Today in going over the files I was shocked at how disappointing most of them were—yikes, this is going to require careful selection and usage to really use the Sony A7R IV to its best. The gains for 60MP are real, but you’d better have the best lenses and perfect shot discipline and be aware of focus errors, focus shift and field curvature and lens asymmetry, with most of the lenses showing symmetry issues of varying degrees (and I’m beginning to question Sigma’s quality control, looks like the claims are bogus as to MTF testing).

As just one example in the quality control area, the Voigtlander 21mm f/1.4 Aspherical which I praised so highly on the Sony A7R III... well this latest copy is a dud, unable to make sharpness in the outer zones at f/5.6 or even f/8—what the hell? A bummer, as I was hoping to use it a lot. Update: I received another Voigtlander 21mm f/1.4 and it looks to be as good as any I’ve yet tried (best of three so far)—excellent symmetry and edge sharpness.

Here’s a headache: stopping down is not much of a solution for focus shift and field curvature and lens asymmetry because f/4 is the last aperture (for a high-grade lens) that avoids diffraction effects! Using f/5.6 shows subtle micro contrast losses with the best lenses, and f/8 visibly degraded. It’s exactly analogous to f/8 vs f/5.6 on the Sony A7R III—f/8 is the new f/11, so to speak.

* 9552 x 6360 images in a 35.7 X 23.8 mm form factor— not quite full frame sensor, about 1.6% smaller.

Total benefits are still a plus

While the resolution gains require the best lenses and shot discipline, the benefits of higher resolution are there in other ways for “free”: reduced moiré, reduced color aliasing, reduced spurious detail, all of which produce a superior image compared to the 42MP of the Sony A7R III. Image quality is a lot more than just resolving power!

Gordon S writes:

Very interesting update and glad to see you are finding similar challenges with the Sony A7R IV.

I was beginning to question wether I had some issues with my A7R IV or just my techniques. With IBIS on, I am finding the shutter speed for sharp shots needs to be almost 3X the focal length for consistency.

My simple backyard testing parameters are showing serious flaws in some of the lenses I would take on a family vacation that allowed for both easy walking around plus ability to have some more serious shot taking time.

Retried the same shots on the Panasonic SR1 and shots were sharp - so while I had hoped for the smaller footprint for travel I am not ready for spending a few weeks on the road and constantly having to chimp to see if things are in focus and sharp. (this was comparing the 24-105s to each other). I think my spouse would shoot me! She is normally a good sport but if I began taking extra time on every shot it would end up pushing her over the edge.

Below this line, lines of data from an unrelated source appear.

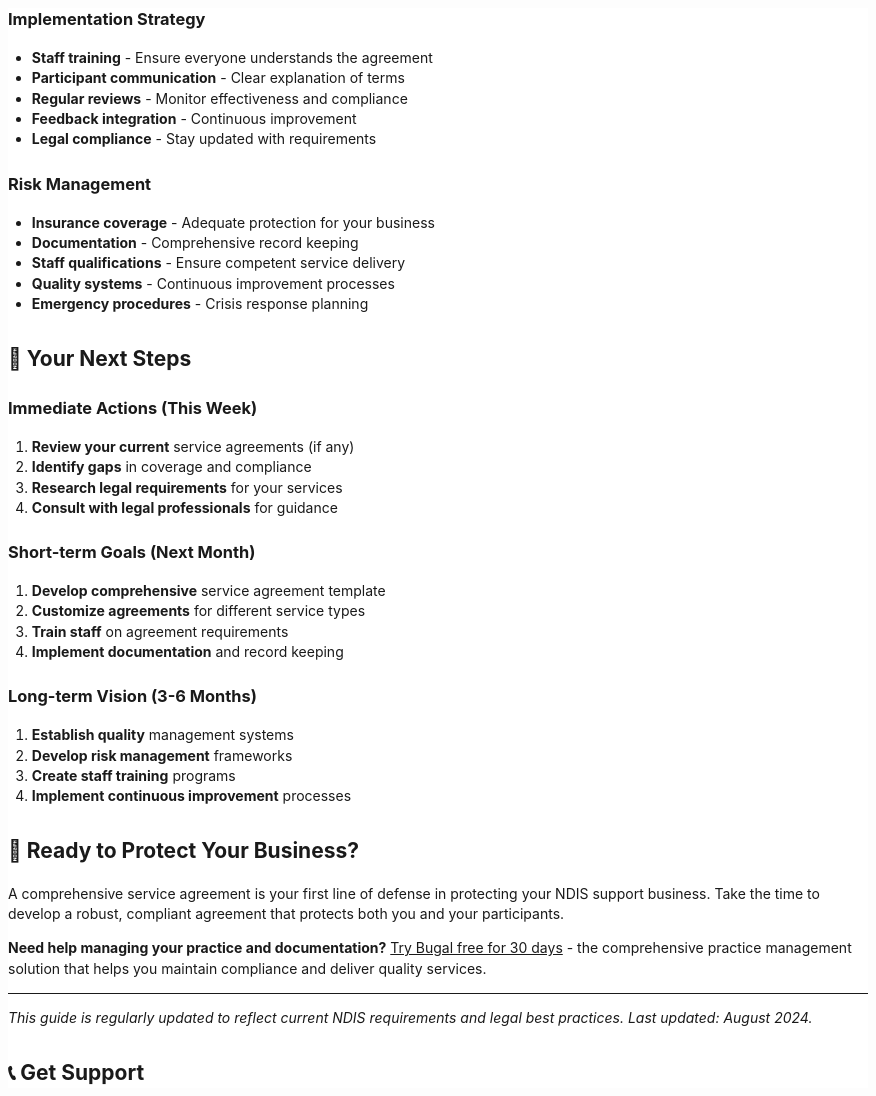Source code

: ### **Implementation Strategy**
- **Staff training** - Ensure everyone understands the agreement
- **Participant communication** - Clear explanation of terms
- **Regular reviews** - Monitor effectiveness and compliance
- **Feedback integration** - Continuous improvement
- **Legal compliance** - Stay updated with requirements

### **Risk Management**
- **Insurance coverage** - Adequate protection for your business
- **Documentation** - Comprehensive record keeping
- **Staff qualifications** - Ensure competent service delivery
- **Quality systems** - Continuous improvement processes
- **Emergency procedures** - Crisis response planning

## 🎯 **Your Next Steps**

### **Immediate Actions (This Week)**
1. **Review your current** service agreements (if any)
2. **Identify gaps** in coverage and compliance
3. **Research legal requirements** for your services
4. **Consult with legal professionals** for guidance

### **Short-term Goals (Next Month)**
1. **Develop comprehensive** service agreement template
2. **Customize agreements** for different service types
3. **Train staff** on agreement requirements
4. **Implement documentation** and record keeping

### **Long-term Vision (3-6 Months)**
1. **Establish quality** management systems
2. **Develop risk management** frameworks
3. **Create staff training** programs
4. **Implement continuous improvement** processes

## 🚀 **Ready to Protect Your Business?**

A comprehensive service agreement is your first line of defense in protecting your NDIS support business. Take the time to develop a robust, compliant agreement that protects both you and your participants.

**Need help managing your practice and documentation?** [Try Bugal free for 30 days](/pricing) - the comprehensive practice management solution that helps you maintain compliance and deliver quality services.

---

*This guide is regularly updated to reflect current NDIS requirements and legal best practices. Last updated: August 2024.*

## 📞 **Get Support**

Just the couple hundred frames I tested over the weekend in the backyard was getting me some serious annoyed looks.

DIGLLOYD: that IBIS comment raises serious concern but the other comments are consistent with what I am seeing.

I have now had to exchange four lenses, hoping for better samples:

Per K writes:

My experience is that Sony A7x IBIS is below average compared to the competition. But not as poor as the reader experiences on this brand new mk4. My advice to him would be to use the warranty.

IBIS performance definition used is, to me, rather worthless: What is "5 steps" really? staring from 1/8000 sec? I have some personal (being not very stable myself) tests with non stabilized and stabilized 85mm on A7R2: The gain with stabilized lens was about 1/30 sec. With the stabilized Batis 135/2.8 I can get sharp images (if I am lucky) at 1/30 sec. The gain on just IBIS is in practice far from 5 steps that Sony brags about. I'd say "two steps" or rather 1/30sec. One has to bear in mind that results heavily depends on how you hold the camera and wind conditions.

(Last year I was trekking in Nepal and I was really happy, especially above 4000m, with the short and light Batis 135! It is 614g, the Sony 135 weighs 50% more and the Sigma 100% more. Weight and balance actually contributes a lot to image quality!)

DIGLLOYD: my impression is that Nikon Z7 and Fujifilm GFX100 IBIS are better than Sony.